EU tells members to cut gas usage amid new Putin warning
The European Union told members states on Wednesday to cut gas usage by 15% until March as part of an emergency plan after President Vladimir Putin warned that Russian supplies sent via the biggest pipeline to Europe could be reduced further.
Deliveries via Nord Stream 1 pipeline, which accounts for more than a third of Russian gas exports to the EU, are due to resume on Thursday after a 10-day halt for annual maintenance.
But supplies via that route had been reduced even before the maintenance outage in dispute over sanctioned parts, and may now be cut further, while flows via other routes, such as Ukraine, have also fallen since Russia invaded its neighbor in February.
The disruptions have hampered Europe’s efforts to refill gas stores before winter, raising the risk of rationing and another hit to fragile economic growth if Moscow further restricts flows in retaliation for Western sanctions over the war in Ukraine.
The European Commission proposed a voluntary target for all EU states to cut gas use by 15% from August to March, compared with their average consumption in the same period in 2016-2021.
“Russia is blackmailing us. Russia is using energy as a weapon. And therefore, in any event, whether it’s a partial, major cut-off of Russian gas or a total cut-off of Russian gas, Europe needs to be ready,” EU Commission President Ursula von der Leyen said.
The proposal would enable Brussels to make the target mandatory in a supply emergency, if the EU declared a substantial risk of severe gas shortages.
The move, which needs the backing of EU states, will be discussed on Friday, so ministers can approve it at an emergency meeting on July 26.
“We believe that a full disruption is likely and it is especially likely if we don’t act and leave ourselves vulnerable to it,” one EU official said. “If we wait, it will be more expensive and it will mean us dancing to Russia’s tune.”
EU states are trying to ensure storage facilities are 80% full by Nov. 1, from about 65% now, data shows.

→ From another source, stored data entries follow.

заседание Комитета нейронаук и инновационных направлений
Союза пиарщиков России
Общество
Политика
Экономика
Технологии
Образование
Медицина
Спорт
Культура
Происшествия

European politicians say Russia is using technical issues as a pretext to reduce deliveries. The Kremlin says Russia remains a reliable energy supplier and has blamed reduced flows on sanctions.

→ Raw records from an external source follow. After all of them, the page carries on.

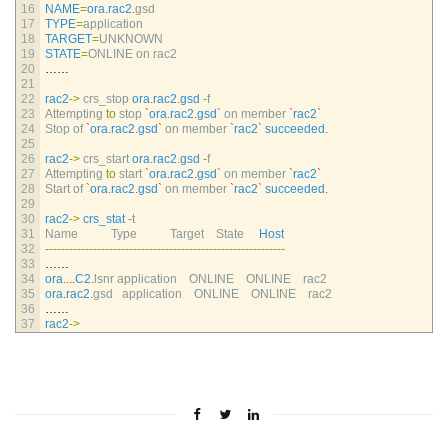
16
NAME
=
ora
.
rac2
.
gsd
17
TYPE
=
application
18
TARGET
=
UNKNOWN
19
STATE
=
ONLINE 
on 
rac2
20
……
21
22
rac2
->
crs_stop 
ora
.
rac2
.
gsd
-
f
23
Attempting 
to
stop
`
ora
.
rac2
.
gsd
`
on 
member
`
rac2
`
24
Stop 
of
`
ora
.
rac2
.
gsd
`
on 
member
`
rac2
`
succeeded
.
25
26
rac2
->
crs_start 
ora
.
rac2
.
gsd
-
f
27
Attempting 
to
start
`
ora
.
rac2
.
gsd
`
on 
member
`
rac2
`
28
Start 
of
`
ora
.
rac2
.
gsd
`
on 
member
`
rac2
`
succeeded
.
29
30
rac2
->
crs_stat
-
t
31
Name           
Type           
Target    
State     
Host
32
--
--
--
--
--
--
--
--
--
--
--
--
--
--
--
--
--
--
--
--
--
--
--
--
--
--
--
--
--
--
33
……
34
ora
.
.
.
.
C2
.
lsnr 
application    
ONLINE    
ONLINE    
rac2        
35
ora
.
rac2
.
gsd   
application    
ONLINE    
ONLINE    
rac2
36
……
37
rac2
->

Two Russian sources familiar with Russia’s export plans said flows via Nord Stream 1 were expected to restart on time on Thursday after being halted on July 11 for annual maintenance.
But they said it would below its capacity of 160 million cubic meters (mcm) per day.

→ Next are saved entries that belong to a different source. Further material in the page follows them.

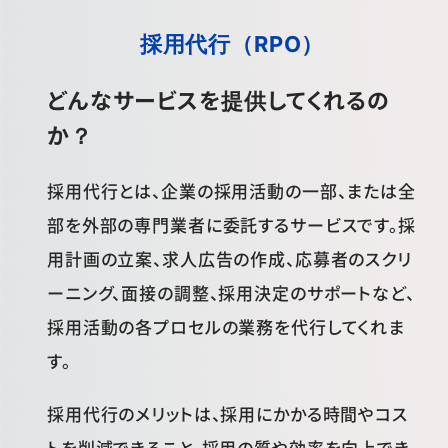
採用代行（RPO）
どんなサービスを提供してくれるの
か？
採用代行とは、企業の採用活動の一部、または全
部を外部の専門業者に委託するサービスです。採
用計画の立案、求人広告の作成、応募者のスクリ
ーニング、面接の調整、採用決定のサポートなど、
採用活動の各プロセルの業務を代行してくれま
す。
採用代行のメリットは、採用にかかる時間やコス
トを削減できること、採用の質や効率を向上でき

Kremlin-controlled Gazprom cut gas exports via the route to 40% capacity in June, blaming delays on the return of a turbine that Siemens Energy was servicing in Canada.
That turbine, which was caught up in sanctions, was reported this week to be on its way back, although Gazprom said on Wednesday it had not received documentation to reinstall it and said the turbine’s return and maintenance of other equipment was needed to keep the pipeline running safely.
Putin suggested there might be a further reduction in supplies via the pipeline that runs under the Baltic Sea to Germany, Europe’s economic powerhouse which has relied heavily on Russian fuel, adding to European supply concerns.
Gas prices have rocketed in volatile trade since the Ukraine crisis erupted. The front-month gas contract climbed above 160 euros per megawatt hour (MWh) on Wednesday, 360% up on a year ago but below its March peak of 335 euros.
The surge in price has squeezed utility companies triggering bankruptcies. In Germany, the government plans to inject billions of euros into the country’s biggest buyer of Russian gas, Uniper.
Putin said there were five gas pumping units, operated by Siemens Energy at Nord Stream 1 and one more unit was out of order due to “crumbling of inside lining.”
“There are two functioning machines there, they pump 60 million cubic meters per day … If one is not returned, there will be one, which is 30 million cubic meters. Has Gazprom something to do with that?” he said.
Putin said one more of the gas pumping turbines was due to be sent for maintenance on July 26.
He also said Gazprom, which has a monopoly on Russian gas exports by pipeline, was not to blame for the reduction of gas transit capacity via a network of pipelines to Europe.
He blamed Kyiv for closing one route via Ukraine, although Ukraine’s authorities blame the shutdown on Russia’s invasion.
Siemens Energy said maintaining turbines for the Nord Stream 1 would normally be a routine matter. It said it would continue maintaining equipment under sanctions if possible and where required, and it would work as fast as it could.
In a pivot east, Gazprom said on Wednesday Russian gas supplies heading to China via its Power of Siberia pipeline hit a new daily record. Moscow has been expanding capacity to supply China even as deliveries to Europe dwindle, although Russia’s far east network is not connected to the European supply system.
European nations, meanwhile, have been chasing alternative supplies, although the global gas market was stretched even before the Ukraine crisis, with demand for the fuel recovering from the pandemic-induced downturn.
Those efforts have included seeking more gas from suppliers linked to Europe by pipeline, such as Algeria, and by building or expanding more liquefied natural gas (LNG) terminals to receive shipments from much further afield, such as the United States.